Recipe by Raquel QuevedoCourse: SoupsCuisine: AmericanDifficulty: Medium
Servings

4

servings
Prep time

20

minutes
Cooking time

20

minutes
Calories

200

kcal

Ingredients

  • 1 whole Kabocha squash peeled and cubed

  • 2 small onions diced

  • 12 cloves of garlic crushed or chopped

  • 1 tbsp coconut oil or olive oil

  • 3 cups vegetable broth

  • 1 tsp salt

  • 1 tsp cinnamon

  • 1/4 tsp nutmeg

  • Black pepper to taste

  • 1/2 cup cashew cream

  • Cashew Cream:
  • 1/2 cup cashews

  • 1/2 cup water

  • Parsley Salsa:
  • 1 cup of parsley, finely chopped

  • 1 clove of fresh garlic, minced

  • 2 tbsp capers

  • 2 tbsp pumpkin seeds

  • 1 tbsp olive oil

  • 1/2 tsp salt

Directions

  • Start by sautéeing the onions and garlic in coconut oil until they’re translucent and aromatic.
  • Add in the peeled and cubed Kabocha squash, followed by the vegetable broth.
  • Let the mixture simmer covered for about 15-20 minutes. Blend everything together with an immersion blender once the squash is tender and soft.
  • Stir in salt, cinnamon, nutmeg, black pepper, and cashew cream. Mix well until everything is well combined.
  • Ladle your soup into bowls and spoon the topping generously.
  • Cashew Cream:
  • In a high-speed blender, combine 1/2 cup cashews with 1/2 cup water. Blend for about a minute until smooth and creamy. Note: This recipe only calls for half of this mixture.
  • Parsley Salsa
  • Combine all the ingredients for the topping in a bowl.

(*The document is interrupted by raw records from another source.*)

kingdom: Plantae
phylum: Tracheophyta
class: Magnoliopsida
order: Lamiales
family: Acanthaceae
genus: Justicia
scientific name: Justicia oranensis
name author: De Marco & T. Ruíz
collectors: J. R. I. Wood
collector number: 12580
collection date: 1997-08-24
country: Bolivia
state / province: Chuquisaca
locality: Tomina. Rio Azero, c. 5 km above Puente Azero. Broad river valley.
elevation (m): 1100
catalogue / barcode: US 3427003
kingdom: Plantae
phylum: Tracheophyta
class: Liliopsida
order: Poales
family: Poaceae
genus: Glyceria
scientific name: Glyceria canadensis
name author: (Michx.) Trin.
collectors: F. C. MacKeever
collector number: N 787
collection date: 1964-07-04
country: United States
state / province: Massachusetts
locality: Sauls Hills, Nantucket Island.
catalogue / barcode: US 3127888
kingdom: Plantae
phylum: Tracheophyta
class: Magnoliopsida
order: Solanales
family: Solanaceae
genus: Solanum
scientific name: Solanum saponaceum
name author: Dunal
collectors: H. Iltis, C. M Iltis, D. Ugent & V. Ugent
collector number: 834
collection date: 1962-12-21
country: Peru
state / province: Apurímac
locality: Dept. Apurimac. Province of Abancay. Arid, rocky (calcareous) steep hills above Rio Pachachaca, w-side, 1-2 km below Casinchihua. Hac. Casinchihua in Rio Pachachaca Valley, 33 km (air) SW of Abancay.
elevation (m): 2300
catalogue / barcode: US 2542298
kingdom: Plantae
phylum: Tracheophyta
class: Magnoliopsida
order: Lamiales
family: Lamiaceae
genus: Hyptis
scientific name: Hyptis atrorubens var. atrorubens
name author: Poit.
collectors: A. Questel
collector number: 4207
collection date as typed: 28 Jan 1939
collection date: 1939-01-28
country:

Please be aware that the information provided with this recipe is intended solely for general informational purposes. While we have tried to accurately test this recipe and present precise measurements and instructions, individual results may vary due to differences in ingredient types, cooking equipment, or preparation techniques.The nutritional information accompanying this recipe is not intended as dietary or medical advice. For any specific health or nutritional inquiries, please consult a registered dietitian or healthcare professional. We disclaim any liability for inaccuracies or misrepresentation of the provided information. We encourage users to approach this recipe with a mindful understanding that cooking is both an art and a science, and to use their best judgment in the kitchen.

Nutrition Facts

4 servings per container


  • Amount Per ServingCalories200
  • % Daily Value *
  • Total Fat 8g 13%
    • Total Carbohydrate 30g 10%
      • Dietary Fiber 4g 16%
      • Sugars 5g
    • Protein 4g 8%

      * The % Daily Value tells you how much a nutrient in a serving of food contributes to a daily diet. 2,000 calories a day is used for general nutrition advice.